## Problem statement
Every line from the one containing "يشعر الموظفون بالدعم" to the end of the data below should be copied exactly, but pictures should not.

## Supplied data
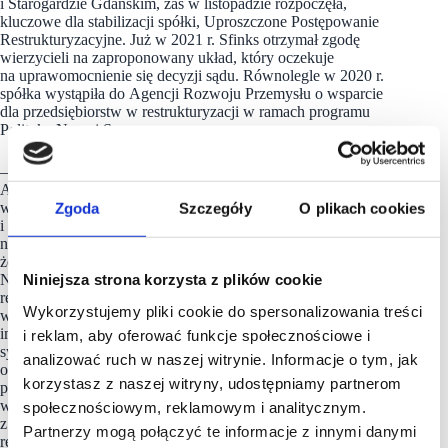
i Starogardzie Gdańskim, zaś w listopadzie rozpoczęła,
kluczowe dla stabilizacji spółki, Uproszczone Postępowanie
Restrukturyzacyjne. Już w 2021 r. Sfinks otrzymał zgodę
wierzycieli na zaproponowany układ, który oczekuje
na uprawomocnienie się decyzji sądu. Równolegle w 2020 r.
spółka wystąpiła do Agencji Rozwoju Przemysłu o wsparcie
dla przedsiębiorstw w restrukturyzacji w ramach programu
Polityka Nowej Szansy.
– Dopiero w maju 2021 r. otrzymaliśmy pozytywną decyzję
ARP dotyczącą udzielenia naszej spółce dofinansowania
w wysokości 14 mln zł na pokrycie luki płynnościowej,
Zgoda
Szczegóły
O plikach cookies
i obecnie czekamy na wypłatę środków. De facto od jesieni
nie otrzymaliśmy więc żadnego wsparcia finansowego, mimo
że ubiegły rok niewątpliwie mocno doświadczył naszą spółkę.
Najważniejsze dla nas było jednak to, aby przetrwali nasi
Niniejsza strona korzysta z plików cookie
restauratorzy, więc wspieraliśmy ich najmocniej, jak mogliśmy
Wykorzystujemy pliki cookie do spersonalizowania treści
w tej trudnej sytuacji i z wzajemnością, za co bardzo
im dziękuję. Obecnie cieszymy się, że mimo bardzo trudnej
i reklam, aby oferować funkcje społecznościowe i
sytuacji spółka i sieć mogą wznowić stacjonarną działalność
analizować ruch w naszej witrynie. Informacje o tym, jak
oraz że wchodzimy w okres odmrożenia gastronomii z nowymi
korzystasz z naszej witryny, udostępniamy partnerom
planami i zapałem osób, które chcą je realizować i wraz z nami
widzą potencjał rozwoju naszych sieci. Otworzyliśmy już wraz
społecznościowym, reklamowym i analitycznym.
z naszym partnerem franczyzowym pierwszą po odmrożeniu ,
Partnerzy mogą połączyć te informacje z innymi danymi
restaurację, a kolejne są w przygotowaniu do otwarcia jeszcze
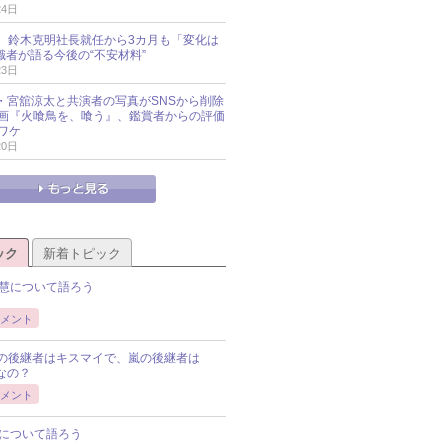
24日
O社、鈴木克明社長就任から3カ月も「変化は
識者が語る今後の“不安材料”
23日
an・宮舘涼太と共演者の写真がSNSから削除
 映画『火喰鳥を、喰う』、鑑賞者からの評価
ワケ
20日
ック
新着トピック
慧について語ろう
メント
Pの後継者はキスマイで、嵐の後継者は
Pなの？
メント
について語ろう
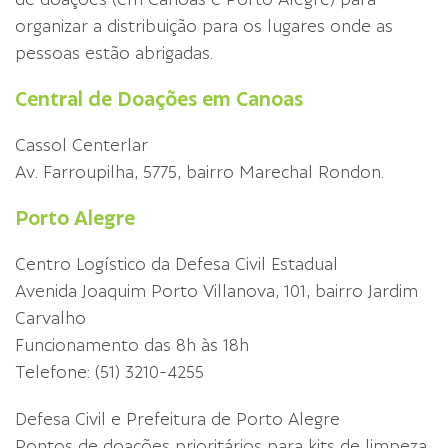
organizar a distribuição para os lugares onde as
pessoas estão abrigadas.
Central de Doações em Canoas
Cassol Centerlar
Av. Farroupilha, 5775, bairro Marechal Rondon.
Porto Alegre
Centro Logístico da Defesa Civil Estadual
Avenida Joaquim Porto Villanova, 101, bairro Jardim
Carvalho
Funcionamento das 8h às 18h
Telefone: (51) 3210-4255
Defesa Civil e Prefeitura de Porto Alegre
Pontos de doações prioritários para kits de limpeza,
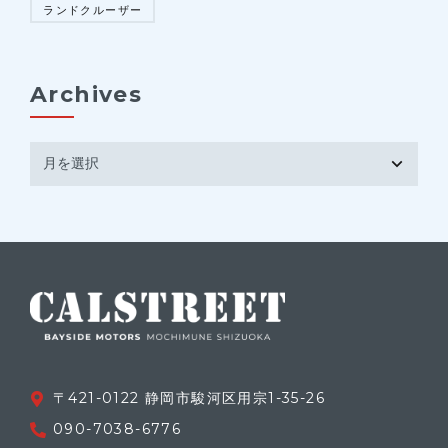
ランドクルーザー
Archives
〒421-0122 静岡市駿河区用宗1-35-26
090-7038-6776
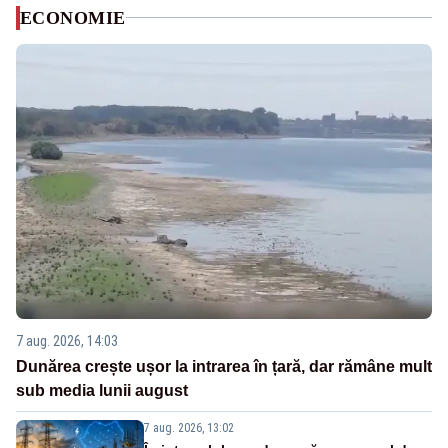
ECONOMIE
7 aug. 2026, 14:03
Dunărea crește ușor la intrarea în țară, dar rămâne mult
sub media lunii august
7 aug. 2026, 13:02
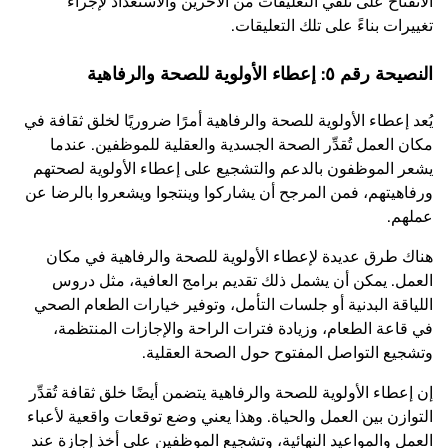
الانفتاح على تلقي التعليقات من الآخرين والاستعداد لإجراء
تغييرات بناءً على تلك التعليقات.
النصيحة رقم ٥: إعطاء الأولوية للصحة والرفاهية
يُعد إعطاء الأولوية للصحة والرفاهية أمرًا ضروريًا لخلق ثقافة في
مكان العمل تُقدِّر الصحة الجسدية والعقلية للموظفين. عندما
يشعر الموظفون بالدعم والتشجيع على إعطاء الأولوية لصحتهم
ورفاهيتهم، فمن المرجح أن يشاركوا وينتجوا ويشعروا بالرضا عن
عملهم.
هناك طرق عديدة لإعطاء الأولوية للصحة والرفاهية في مكان
العمل. يمكن أن يشمل ذلك تقديم برامج العافية، مثل دروس
اللياقة البدنية أو جلسات التأمل، وتوفير خيارات الطعام الصحي
في قاعة الطعام، وزيادة فترات الراحة والإجازات المنتظمة،
وتشجيع التواصل المفتوح حول الصحة العقلية.
إن إعطاء الأولوية للصحة والرفاهية يتضمن أيضًا خلق ثقافة تُقدِّر
التوازن بين العمل والحياة. وهذا يعني وضع توقعات واقعية لأعباء
العمل والمواعيد النهائية، وتشجيع الموظفين على أخذ إجازة عند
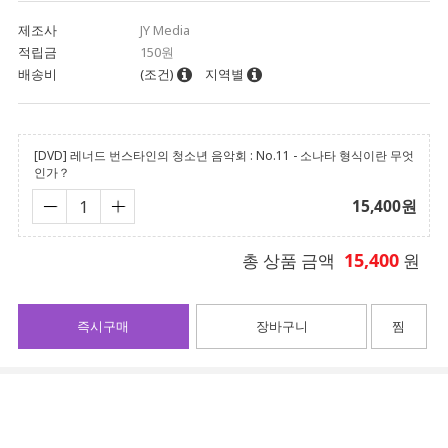
제조사
JY Media
적립금
150원
배송비
(조건)
지역별
[DVD] 레너드 번스타인의 청소년 음악회 : No.11 - 소나타 형식이란 무엇
인가？
15,400
원
15,400
총 상품 금액
원
즉시구매
장바구니
찜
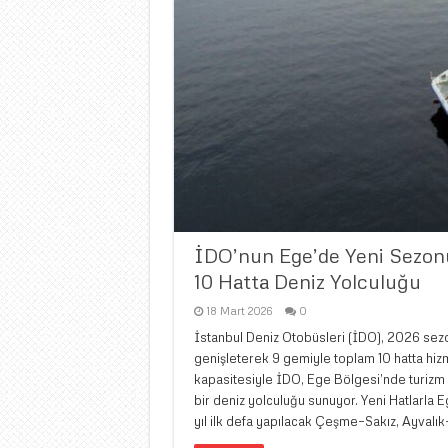
İDO’nun Ege’de Yeni Sezonu
10 Hatta Deniz Yolculuğu
18 Mart 2026
0
İstanbul Deniz Otobüsleri (İDO), 2026 sezo
genişleterek 9 gemiyle toplam 10 hatta hiz
kapasitesiyle İDO, Ege Bölgesi’nde turizm ha
bir deniz yolculuğu sunuyor. Yeni Hatlarla
yıl ilk defa yapılacak Çeşme–Sakız, Ayvalık–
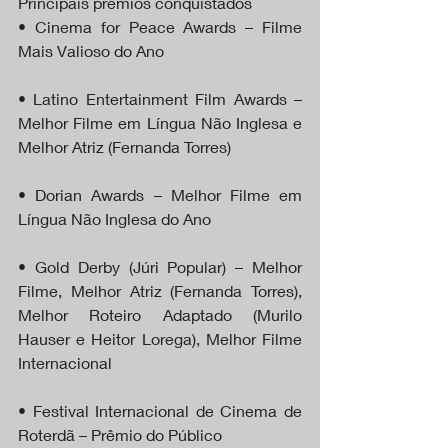
Principais prêmios conquistados
• Cinema for Peace Awards – Filme 
Mais Valioso do Ano
• Latino Entertainment Film Awards – 
Melhor Filme em Língua Não Inglesa e 
Melhor Atriz (Fernanda Torres)
• Dorian Awards – Melhor Filme em 
Língua Não Inglesa do Ano
• Gold Derby (Júri Popular) – Melhor 
Filme, Melhor Atriz (Fernanda Torres), 
Melhor Roteiro Adaptado (Murilo 
Hauser e Heitor Lorega), Melhor Filme 
Internacional
• Festival Internacional de Cinema de 
Roterdã – Prêmio do Público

## Solution for this problem
يشعر الموظفون بالدعم والتشجيع على إعطاء الأولوية لصحتهم
ورفاهيتهم، فمن المرجح أن يشاركوا وينتجوا ويشعروا بالرضا عن
عملهم.
هناك طرق عديدة لإعطاء الأولوية للصحة والرفاهية في مكان
العمل. يمكن أن يشمل ذلك تقديم برامج العافية، مثل دروس
اللياقة البدنية أو جلسات التأمل، وتوفير خيارات الطعام الصحي
في قاعة الطعام، وزيادة فترات الراحة والإجازات المنتظمة،
وتشجيع التواصل المفتوح حول الصحة العقلية.
إن إعطاء الأولوية للصحة والرفاهية يتضمن أيضًا خلق ثقافة تُقدِّر
التوازن بين العمل والحياة. وهذا يعني وضع توقعات واقعية لأعباء
العمل والمواعيد النهائية، وتشجيع الموظفين على أخذ إجازة عند
제조사
JY Media
적립금
150원
배송비
(조건)
지역별
[DVD] 레너드 번스타인의 청소년 음악회 : No.11 - 소나타 형식이란 무엇
인가？
15,400
원
15,400
총 상품 금액
원
즉시구매
장바구니
찜
İDO’nun Ege’de Yeni Sezonu
10 Hatta Deniz Yolculuğu
18 Mart 2026
0
İstanbul Deniz Otobüsleri (İDO), 2026 sezo
genişleterek 9 gemiyle toplam 10 hatta hiz
kapasitesiyle İDO, Ege Bölgesi’nde turizm ha
bir deniz yolculuğu sunuyor. Yeni Hatlarla
yıl ilk defa yapılacak Çeşme–Sakız, Ayvalık–
Principais prêmios conquistados
• Cinema for Peace Awards – Filme 
Mais Valioso do Ano
• Latino Entertainment Film Awards – 
Melhor Filme em Língua Não Inglesa e 
Melhor Atriz (Fernanda Torres)
• Dorian Awards – Melhor Filme em 
Língua Não Inglesa do Ano
• Gold Derby (Júri Popular) – Melhor 
Filme, Melhor Atriz (Fernanda Torres), 
Melhor Roteiro Adaptado (Murilo 
Hauser e Heitor Lorega), Melhor Filme 
Internacional
• Festival Internacional de Cinema de 
Roterdã – Prêmio do Público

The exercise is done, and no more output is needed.